Back Home…Where I belong.

After much deliberation I decided living in Australia on a permanent basis was just not for me, well not at the moment anyways.  Don’t get me wrong it is a stunning country, but it really is just that when you are not there with the people you hold most dear.  After Living in Perth for a few months I realised that the most important things in life are Family and friends.  Without them life can seem pretty lonely.  Yes they are always there to talk to, but face timing someone is just not the same as being with them physically, having lunch with them, really being with them.  I am sure one day I will return to the land down under, but maybe just for a holiday.  Living away for so long has taught me that you could be anywhere in the world but the times you treasure and remember the most are the moments you have had and will have with those closest to you.  Think about it, when you are telling someone about an experience most of the time what makes the story is those you were with at the time, not the place you were in.  Connections with others really are everything.  A place could be so beautiful but feel so empty, if you do not have anyone to share it with.

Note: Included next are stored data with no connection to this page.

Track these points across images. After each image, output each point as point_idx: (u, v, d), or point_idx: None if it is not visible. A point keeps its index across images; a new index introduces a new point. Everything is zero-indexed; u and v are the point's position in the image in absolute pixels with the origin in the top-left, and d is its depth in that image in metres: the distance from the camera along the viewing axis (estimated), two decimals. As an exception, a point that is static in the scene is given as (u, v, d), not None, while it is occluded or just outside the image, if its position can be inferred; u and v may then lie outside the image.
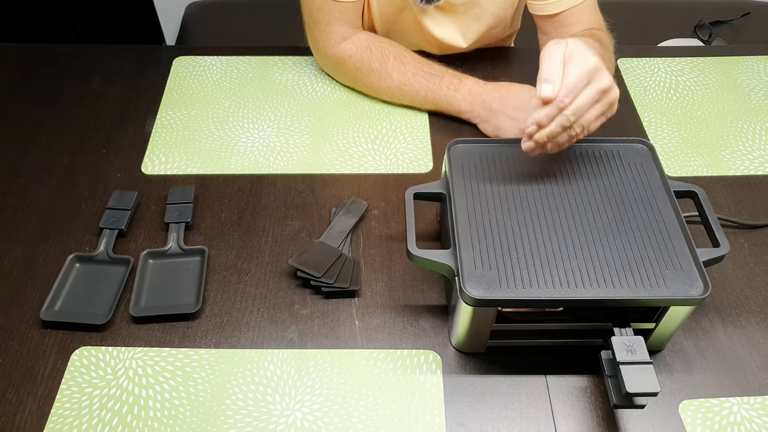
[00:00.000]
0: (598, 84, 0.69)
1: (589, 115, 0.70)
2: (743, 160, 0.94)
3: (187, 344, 0.73)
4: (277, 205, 0.88)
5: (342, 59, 1.00)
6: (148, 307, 0.75)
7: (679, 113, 1.01)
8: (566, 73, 0.68)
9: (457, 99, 0.95)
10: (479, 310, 0.65)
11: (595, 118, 0.71)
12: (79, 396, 0.69)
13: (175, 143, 0.96)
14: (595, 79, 0.69)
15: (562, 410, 0.68)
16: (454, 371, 0.71)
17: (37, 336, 0.74)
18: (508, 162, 0.75)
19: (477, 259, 0.66)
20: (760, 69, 1.09)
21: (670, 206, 0.71)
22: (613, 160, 0.76)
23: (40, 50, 1.13)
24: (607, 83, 0.69)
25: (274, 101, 1.03)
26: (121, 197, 0.86)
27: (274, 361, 0.72)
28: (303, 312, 0.76)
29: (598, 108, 0.70)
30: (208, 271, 0.80)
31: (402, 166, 0.93)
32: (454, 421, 0.67)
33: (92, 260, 0.80)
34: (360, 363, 0.72)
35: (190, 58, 1.10)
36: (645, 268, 0.65)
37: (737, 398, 0.69)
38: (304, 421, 0.67)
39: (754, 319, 0.76)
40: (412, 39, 1.07)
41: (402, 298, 0.78)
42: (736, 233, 0.84)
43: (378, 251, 0.82)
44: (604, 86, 0.69)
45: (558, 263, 0.65)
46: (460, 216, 0.70)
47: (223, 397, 0.69)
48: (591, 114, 0.70)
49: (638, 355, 0.62)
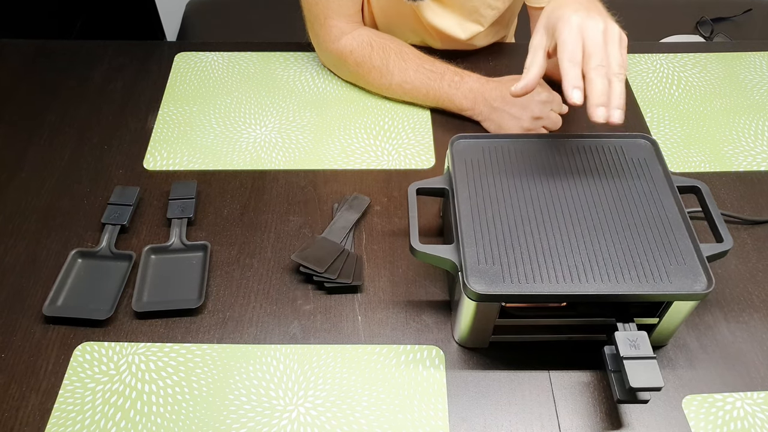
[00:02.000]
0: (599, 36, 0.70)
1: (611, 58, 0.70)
2: (746, 156, 0.94)
3: (190, 339, 0.73)
4: (279, 200, 0.88)
5: (343, 55, 1.00)
6: (151, 303, 0.75)
7: (681, 109, 1.01)
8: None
9: (459, 97, 0.95)
10: (482, 305, 0.65)
11: (617, 56, 0.71)
12: (82, 391, 0.69)
13: (177, 139, 0.96)
14: (590, 34, 0.70)
15: (566, 405, 0.68)
16: (457, 366, 0.71)
17: (40, 331, 0.74)
18: (511, 157, 0.75)
19: (480, 254, 0.66)
20: (762, 65, 1.08)
21: (673, 201, 0.71)
22: (616, 156, 0.76)
23: (42, 46, 1.13)
24: (600, 28, 0.70)
25: (276, 97, 1.03)
26: (123, 193, 0.86)
27: (277, 356, 0.72)
28: (306, 307, 0.76)
29: (611, 48, 0.71)
30: (210, 266, 0.79)
31: (404, 162, 0.93)
32: (457, 416, 0.67)
33: (94, 256, 0.80)
34: (363, 358, 0.72)
35: (191, 54, 1.10)
36: (648, 262, 0.65)
37: (740, 393, 0.69)
38: (307, 417, 0.67)
39: (757, 314, 0.76)
40: (413, 31, 1.07)
41: (405, 293, 0.77)
42: (739, 229, 0.84)
43: (380, 247, 0.82)
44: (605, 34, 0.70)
45: (561, 258, 0.65)
46: (463, 211, 0.70)
47: (226, 392, 0.69)
48: (612, 55, 0.70)
49: (642, 350, 0.62)
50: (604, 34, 0.70)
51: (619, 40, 0.71)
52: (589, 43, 0.70)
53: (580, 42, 0.70)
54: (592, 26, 0.70)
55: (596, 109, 0.68)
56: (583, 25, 0.70)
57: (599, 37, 0.70)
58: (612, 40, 0.71)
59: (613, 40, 0.71)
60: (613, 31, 0.71)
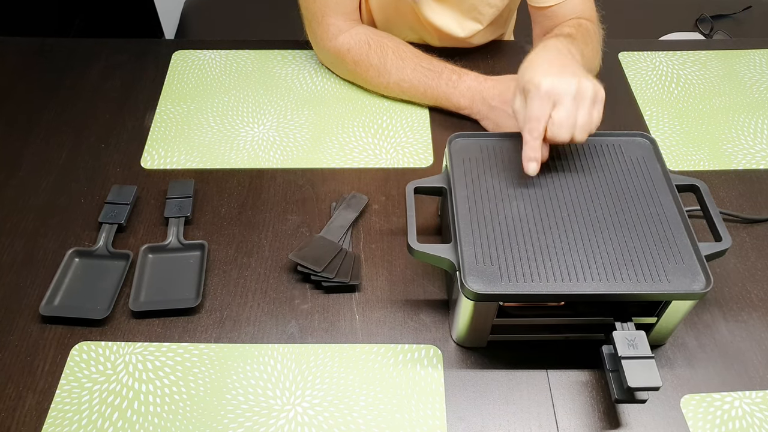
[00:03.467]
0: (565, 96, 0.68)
1: (579, 120, 0.69)
2: (745, 154, 0.93)
3: (187, 339, 0.73)
4: (277, 199, 0.87)
5: (340, 53, 0.99)
6: (148, 302, 0.75)
7: (680, 107, 1.01)
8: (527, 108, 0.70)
9: (456, 96, 0.95)
10: (480, 304, 0.65)
11: (587, 119, 0.70)
12: (78, 391, 0.69)
13: (174, 137, 0.96)
14: (560, 98, 0.68)
15: (564, 405, 0.68)
16: (454, 366, 0.71)
17: (37, 331, 0.74)
18: (509, 156, 0.75)
19: (478, 254, 0.66)
20: (761, 62, 1.08)
21: (671, 200, 0.70)
22: (614, 154, 0.75)
23: (40, 44, 1.13)
24: (572, 90, 0.68)
25: (274, 95, 1.02)
26: (120, 192, 0.86)
27: (275, 355, 0.72)
28: (303, 307, 0.76)
29: (581, 111, 0.69)
30: (208, 265, 0.79)
31: (402, 161, 0.92)
32: (454, 415, 0.67)
33: (92, 255, 0.80)
34: (360, 357, 0.72)
35: (189, 52, 1.10)
36: (647, 262, 0.65)
37: (739, 393, 0.69)
38: (304, 416, 0.67)
39: (755, 313, 0.76)
40: (411, 29, 1.07)
41: (402, 292, 0.77)
42: (738, 228, 0.84)
43: (378, 246, 0.82)
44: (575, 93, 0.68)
45: (560, 257, 0.65)
46: (461, 210, 0.69)
47: (224, 391, 0.69)
48: (581, 119, 0.69)
49: (640, 350, 0.62)
50: (575, 98, 0.68)
51: (592, 100, 0.69)
52: (556, 115, 0.68)
53: (547, 111, 0.68)
54: (562, 90, 0.68)
55: (528, 164, 0.69)
56: (553, 90, 0.68)
57: (569, 102, 0.68)
58: (583, 103, 0.68)
59: (583, 104, 0.68)
60: (585, 90, 0.68)
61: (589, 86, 0.69)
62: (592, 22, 0.97)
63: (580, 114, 0.69)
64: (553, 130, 0.69)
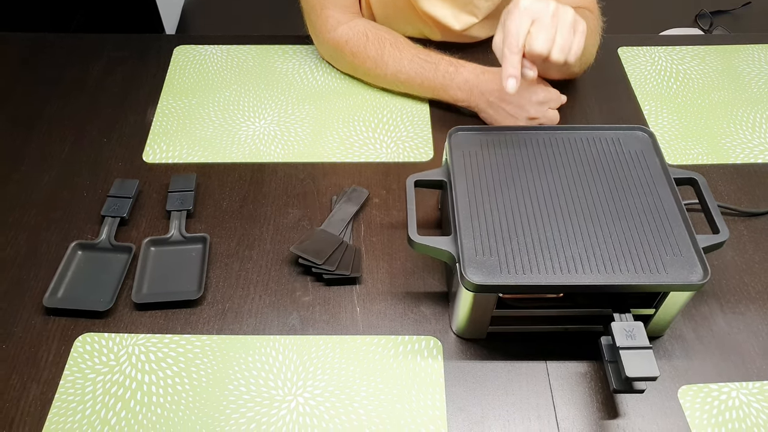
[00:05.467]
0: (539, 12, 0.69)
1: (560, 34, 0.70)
2: (743, 148, 0.94)
3: (190, 331, 0.74)
4: (278, 193, 0.88)
5: (339, 45, 1.00)
6: (151, 294, 0.76)
7: (679, 101, 1.01)
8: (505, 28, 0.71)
9: (453, 88, 0.95)
10: (480, 296, 0.65)
11: (566, 40, 0.70)
12: (82, 382, 0.70)
13: (176, 132, 0.96)
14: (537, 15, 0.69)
15: (562, 395, 0.69)
16: (454, 357, 0.72)
17: (41, 323, 0.74)
18: (509, 149, 0.76)
19: (478, 246, 0.66)
20: (760, 57, 1.09)
21: (670, 193, 0.71)
22: (613, 148, 0.76)
23: (41, 39, 1.13)
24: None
25: (275, 90, 1.03)
26: (122, 185, 0.86)
27: (276, 347, 0.72)
28: (304, 299, 0.77)
29: (561, 32, 0.70)
30: (209, 258, 0.80)
31: (403, 155, 0.93)
32: (454, 406, 0.68)
33: (94, 248, 0.80)
34: (361, 349, 0.72)
35: (190, 47, 1.10)
36: (645, 253, 0.65)
37: (736, 383, 0.70)
38: (306, 407, 0.68)
39: (752, 305, 0.76)
40: (410, 22, 1.07)
41: (403, 284, 0.78)
42: (736, 221, 0.85)
43: (379, 239, 0.82)
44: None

Now having been back home in Essex for 3 months, I decided to focus more on myself and where I want to be in my life.  I found a flat and only recently moved in!  Not going to lie the thought of having nobody else to rely on but myself was a little bit of a daunting thought at first, but I done it. And I done it without relying on anyone but myself.  To some this may be such a small achievement but for me it was a real step to me progressing forward with my life as a independent women.  I have also been regularly attending hypnotherapy sessions, which have been helping me massively.  When a life changing event happens it is very easy to hide or push aside how it has really affected you.  And during my visit to Australia I was distracted from how I really felt.  If I am honest I felt nothing, I blocked everything and everyone out, preventing any emotion or connection.  However upon returning back to the UK I decided it was time to face the situation head on and deal with it properly so I could use it as something to drive me forward and to inspire me to do more with my life.   I am hopeful that there are many good things to come in the near future for me.